FRANCISZEK TARGOSZ

Born September 7, 1899 in Lipnik, Poland; died September 10, 1979 in Bielsko-Biała, Poland

Background
Targosz studied art in Vienna, served in the Austrian army during World War I, and in the Polish army 1919-21.  Shortly thereafter, he worked as a salesman for a chemistry firm.  An avid collector of military paraphernalia, he belonged to the Society for the Army Museum and the Dorotheum in Vienna.

Arrest and Deportation to Auschwitz
Targosz was arrested in Bielsko on December 18, 1940, and on the same day deported to Auschwitz, receiving prisoner number 7626.

The Auschwitz Camp Museum
Targosz made numerous sketches of horses and military scenes that led fellow prisoner and artist Wincenty Gawron to make a drawing of Targosz on a horse and assert that "[Targosz's] horses reflected a deep reality...that only a passionate rider and cavalryman could draw this way." Targosz's works also impressed Auschwitz commandant Höss, who approved of Targosz's idea of a camp museum.  Targosz was named head of the museum, founded in October 1941, that was not only a collection of objects but also a desirable work assignment for prisoners that provided them with art supplies and afforded them the opportunity to make more private images.

Work Assignments at Auschwitz
His various work assignments included the Bauhof (storage area for building materials), Strafkompanie (penal company), Kiesgrube (gravel pit), Tischlerei (carpentry workshop), Malerei (painting workshop), Glaserei (glazier's workshop), and Poststelle (post office).  The last position enabled Targosz occasionally to smuggle photographs and messages past the censors.  Suspected of belonging to an underground resistance group, Targosz was transferred to barrack 11 on September 25, 1943, but was subsequently released back to labor details.

Liberation and After
With the evacuation of Auschwitz on January 18, 1945, Targosz was sent to Mauthausen on January 21, 1945, and liberated by the American army at the Melk subcamp on May 5, 1945.  After the war, he returned to Poland to become Deputy Director, Curator, and Conservator of the Auschwitz Museum, positions from which he was dismissed in 1954 for convening an unofficial conference that criticized the behavior of visiting Soviet delegations and sought to redirect the museum's focus.  Targosz also testified at the 1947 Kraków trials against Höss and other SS officers and submitted an important deposition used in the 1964 Auschwitz trial in Frankfurt.

Bibliography:
Archives and art collection at the Auschwitz-Birkenau State Museum in Oświęcim.

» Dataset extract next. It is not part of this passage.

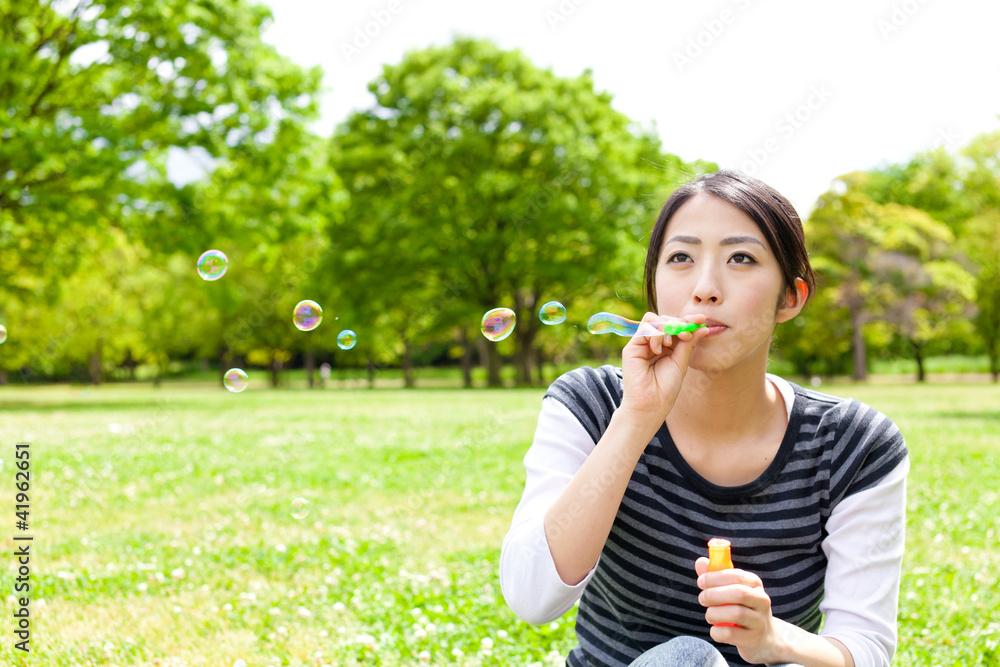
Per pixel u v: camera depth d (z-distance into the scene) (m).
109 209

Fritz Bauer Institute and Staatsanwaltschaft, Frankfurt: records of the Frankfurt Auschwitz trial 4 Ks 2/63, v. 94, containing Targosz's testimony on August 23, 1962, 18717-37, and v. 74, deposition in Bielsko-Biała district court, 13905-22.

Goldmann, Sybille and Myrah Adams Rösing.  Kunst zum Überleben: Gezeichnet in Auschwitz. Ulm, 1989.

Huener, Jonathan.  "German Deeds, Polish Soil, Jewish Shoah: Auschwitz Memory and the Politics of Commemoration." Ph.D. dissertation, University of Illinois at Urbana-Champaign, 1998.

Jaworska, Janina.  Nie wszystek umrę... Warsaw, 1975.

Milton, Sybil and Janet Blatter.  Art of the Holocaust. New York, 1981.